Board meetings are a key part of the founder-investor relationship, and it is up to founders to … [+]
Venture investors and prolific angels sit on various boards, so attending board meetings is part of their daily life. For founders, their company’s board is often the first board they have ever been involved with. This makes it fertile territory for mistakes and misunderstandings.
Most founders, myself included, do not start with a clear idea on how to manage their relationships with their investors, what to include in an update and how to run a board meeting. Building a business is inevitably a learning journey, and unfortunately, we tend to learn best by making mistakes.
Nish Kukadia, co-founder of SecretSales, a flash sales company that was recently sold to The Lifestyle Retail Group, says “the best relationships I’ve had with investors are those where I’ve been comfortable asking and receiving hard questions, not being afraid to disagree, and then using the information to make my own informed decision about how to lead the organization. This balance took me a while to understand and there were many times – particularly at the early stages – where I was in respectful gratitude that these investors, who met with a vast array of businesses, chose to invest in our company.”
Nish Kukadia, co-founder of flash sales site, SecretSales
Board meetings are a key part of the founder-investor relationship, and it is up to founders to learn how to lead them to benefit the business.

Data excerpts
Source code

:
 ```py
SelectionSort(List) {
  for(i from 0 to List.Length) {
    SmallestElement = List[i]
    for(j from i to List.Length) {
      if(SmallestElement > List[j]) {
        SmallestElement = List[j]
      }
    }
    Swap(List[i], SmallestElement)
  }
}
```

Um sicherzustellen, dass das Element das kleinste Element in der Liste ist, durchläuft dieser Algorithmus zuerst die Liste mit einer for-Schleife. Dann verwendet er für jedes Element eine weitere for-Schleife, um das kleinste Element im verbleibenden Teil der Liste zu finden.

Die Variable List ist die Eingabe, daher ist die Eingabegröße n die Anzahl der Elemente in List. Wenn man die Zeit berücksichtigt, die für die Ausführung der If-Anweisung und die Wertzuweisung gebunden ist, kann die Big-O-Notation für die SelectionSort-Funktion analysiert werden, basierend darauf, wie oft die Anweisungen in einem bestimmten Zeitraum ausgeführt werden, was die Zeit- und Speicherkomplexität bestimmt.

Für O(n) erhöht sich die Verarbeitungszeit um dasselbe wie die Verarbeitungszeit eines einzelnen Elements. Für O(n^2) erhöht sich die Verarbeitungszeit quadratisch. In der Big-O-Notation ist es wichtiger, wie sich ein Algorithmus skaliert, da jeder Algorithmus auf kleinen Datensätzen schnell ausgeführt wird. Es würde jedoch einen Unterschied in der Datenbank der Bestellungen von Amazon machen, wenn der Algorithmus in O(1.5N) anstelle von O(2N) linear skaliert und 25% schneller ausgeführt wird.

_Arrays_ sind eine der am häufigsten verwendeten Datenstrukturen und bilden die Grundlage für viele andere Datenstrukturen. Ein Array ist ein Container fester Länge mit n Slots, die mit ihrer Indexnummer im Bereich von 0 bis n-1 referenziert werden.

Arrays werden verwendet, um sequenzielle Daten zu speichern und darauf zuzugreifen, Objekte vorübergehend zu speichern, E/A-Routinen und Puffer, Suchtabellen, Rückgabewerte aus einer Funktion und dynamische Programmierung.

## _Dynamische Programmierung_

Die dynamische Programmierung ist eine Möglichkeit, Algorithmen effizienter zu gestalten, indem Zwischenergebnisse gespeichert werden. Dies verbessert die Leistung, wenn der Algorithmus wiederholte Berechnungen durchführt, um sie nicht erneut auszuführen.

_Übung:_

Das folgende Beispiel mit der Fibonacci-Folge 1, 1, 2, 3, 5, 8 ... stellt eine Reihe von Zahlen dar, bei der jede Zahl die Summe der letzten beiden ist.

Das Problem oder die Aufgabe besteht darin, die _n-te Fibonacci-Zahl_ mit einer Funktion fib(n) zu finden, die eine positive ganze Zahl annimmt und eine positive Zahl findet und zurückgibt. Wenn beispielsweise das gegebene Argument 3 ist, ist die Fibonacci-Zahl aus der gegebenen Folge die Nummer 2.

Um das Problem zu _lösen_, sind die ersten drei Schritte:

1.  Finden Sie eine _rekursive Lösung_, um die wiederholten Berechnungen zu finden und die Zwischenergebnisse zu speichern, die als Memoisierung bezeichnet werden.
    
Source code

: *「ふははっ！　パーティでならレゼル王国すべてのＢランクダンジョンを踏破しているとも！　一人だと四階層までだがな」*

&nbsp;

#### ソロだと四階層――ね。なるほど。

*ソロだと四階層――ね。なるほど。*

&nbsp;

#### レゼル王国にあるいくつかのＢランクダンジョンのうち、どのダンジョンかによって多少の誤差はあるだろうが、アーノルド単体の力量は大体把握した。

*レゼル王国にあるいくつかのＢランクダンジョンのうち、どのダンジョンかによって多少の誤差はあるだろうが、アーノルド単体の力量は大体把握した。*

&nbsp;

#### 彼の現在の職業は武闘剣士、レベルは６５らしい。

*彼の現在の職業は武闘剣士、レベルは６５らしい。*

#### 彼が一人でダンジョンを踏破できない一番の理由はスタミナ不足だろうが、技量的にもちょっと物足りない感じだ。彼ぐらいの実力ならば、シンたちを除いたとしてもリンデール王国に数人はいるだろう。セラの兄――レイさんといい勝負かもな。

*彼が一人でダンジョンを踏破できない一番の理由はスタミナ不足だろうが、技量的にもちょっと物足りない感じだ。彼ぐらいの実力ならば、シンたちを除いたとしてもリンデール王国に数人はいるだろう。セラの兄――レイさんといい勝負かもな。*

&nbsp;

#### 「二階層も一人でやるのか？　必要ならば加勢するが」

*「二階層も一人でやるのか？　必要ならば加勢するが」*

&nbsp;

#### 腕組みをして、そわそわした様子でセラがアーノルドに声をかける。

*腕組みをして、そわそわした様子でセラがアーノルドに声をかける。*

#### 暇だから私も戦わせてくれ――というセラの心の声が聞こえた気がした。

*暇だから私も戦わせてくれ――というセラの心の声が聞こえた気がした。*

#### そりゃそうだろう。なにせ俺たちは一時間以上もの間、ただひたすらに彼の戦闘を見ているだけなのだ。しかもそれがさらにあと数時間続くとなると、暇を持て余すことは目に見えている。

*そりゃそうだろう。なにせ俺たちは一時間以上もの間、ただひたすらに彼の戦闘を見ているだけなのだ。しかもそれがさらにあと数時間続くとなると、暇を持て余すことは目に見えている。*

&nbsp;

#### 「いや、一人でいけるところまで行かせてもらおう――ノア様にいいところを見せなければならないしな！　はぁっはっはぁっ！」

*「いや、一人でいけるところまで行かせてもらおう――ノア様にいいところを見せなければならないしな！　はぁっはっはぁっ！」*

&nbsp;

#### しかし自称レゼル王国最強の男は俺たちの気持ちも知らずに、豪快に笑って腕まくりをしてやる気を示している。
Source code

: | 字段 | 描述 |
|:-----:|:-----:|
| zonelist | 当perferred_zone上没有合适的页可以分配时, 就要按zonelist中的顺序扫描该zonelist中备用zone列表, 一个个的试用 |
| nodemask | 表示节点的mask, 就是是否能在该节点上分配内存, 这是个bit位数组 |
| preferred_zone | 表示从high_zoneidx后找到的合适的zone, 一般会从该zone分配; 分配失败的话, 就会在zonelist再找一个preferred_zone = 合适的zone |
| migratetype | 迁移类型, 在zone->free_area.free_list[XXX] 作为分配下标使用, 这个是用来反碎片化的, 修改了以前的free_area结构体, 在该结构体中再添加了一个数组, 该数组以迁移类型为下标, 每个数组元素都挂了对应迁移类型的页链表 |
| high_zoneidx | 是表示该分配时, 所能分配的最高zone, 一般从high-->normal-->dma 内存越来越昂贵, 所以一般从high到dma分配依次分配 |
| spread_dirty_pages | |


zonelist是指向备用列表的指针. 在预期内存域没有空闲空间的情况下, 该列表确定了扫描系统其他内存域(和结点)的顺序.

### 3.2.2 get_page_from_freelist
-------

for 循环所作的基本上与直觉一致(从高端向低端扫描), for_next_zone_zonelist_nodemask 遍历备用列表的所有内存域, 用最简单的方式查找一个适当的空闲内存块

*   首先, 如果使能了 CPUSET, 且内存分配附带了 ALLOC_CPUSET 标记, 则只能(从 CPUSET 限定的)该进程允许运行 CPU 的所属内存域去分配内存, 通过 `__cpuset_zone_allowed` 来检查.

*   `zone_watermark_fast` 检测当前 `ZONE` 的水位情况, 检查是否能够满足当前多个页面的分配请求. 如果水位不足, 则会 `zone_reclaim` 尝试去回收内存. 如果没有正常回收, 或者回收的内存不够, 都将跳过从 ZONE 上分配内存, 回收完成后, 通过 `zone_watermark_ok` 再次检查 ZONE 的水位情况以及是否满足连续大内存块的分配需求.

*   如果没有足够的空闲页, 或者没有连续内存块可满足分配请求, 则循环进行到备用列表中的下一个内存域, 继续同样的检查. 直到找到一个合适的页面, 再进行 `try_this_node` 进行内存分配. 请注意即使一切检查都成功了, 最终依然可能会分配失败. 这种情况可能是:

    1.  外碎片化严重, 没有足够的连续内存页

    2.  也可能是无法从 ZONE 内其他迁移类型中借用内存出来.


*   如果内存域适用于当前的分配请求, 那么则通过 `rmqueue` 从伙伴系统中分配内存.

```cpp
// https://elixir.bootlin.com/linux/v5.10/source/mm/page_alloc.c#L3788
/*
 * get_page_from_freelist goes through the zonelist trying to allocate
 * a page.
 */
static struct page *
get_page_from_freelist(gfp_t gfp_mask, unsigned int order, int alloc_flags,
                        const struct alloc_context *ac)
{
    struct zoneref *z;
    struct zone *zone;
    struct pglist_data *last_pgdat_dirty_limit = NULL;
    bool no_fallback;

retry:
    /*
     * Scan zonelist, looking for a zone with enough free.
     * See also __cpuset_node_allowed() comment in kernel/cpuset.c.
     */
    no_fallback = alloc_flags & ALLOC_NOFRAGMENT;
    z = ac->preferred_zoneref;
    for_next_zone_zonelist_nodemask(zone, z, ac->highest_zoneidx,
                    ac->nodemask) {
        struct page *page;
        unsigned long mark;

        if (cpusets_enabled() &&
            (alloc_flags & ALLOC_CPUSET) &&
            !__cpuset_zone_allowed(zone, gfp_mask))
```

Exercise tasks »
a) In the passage on founders and board meetings, what three things does the writer say most founders do not start with a clear idea about? List all of them.
b) According to the passage on founders and board meetings, why is a company's board fertile territory for mistakes and misunderstandings?
c) Reproduce the portion of the passage on founders and board meetings between "Most founders, myself" and "by making mistakes.", inclusive.
These data excerpts have no connection to the passage on founders and board meetings.

Outputs for the tasks »
a)
1. How to manage their relationships with their investors
2. What to include in an update
3. How to run a board meeting

b) Venture investors and prolific angels sit on various boards, so board meetings are part of their daily life. For founders, however, their company's board is often the first board they have ever been involved with.

c)
Most founders, myself included, do not start with a clear idea on how to manage their relationships with their investors, what to include in an update and how to run a board meeting. Building a business is inevitably a learning journey, and unfortunately, we tend to learn best by making mistakes.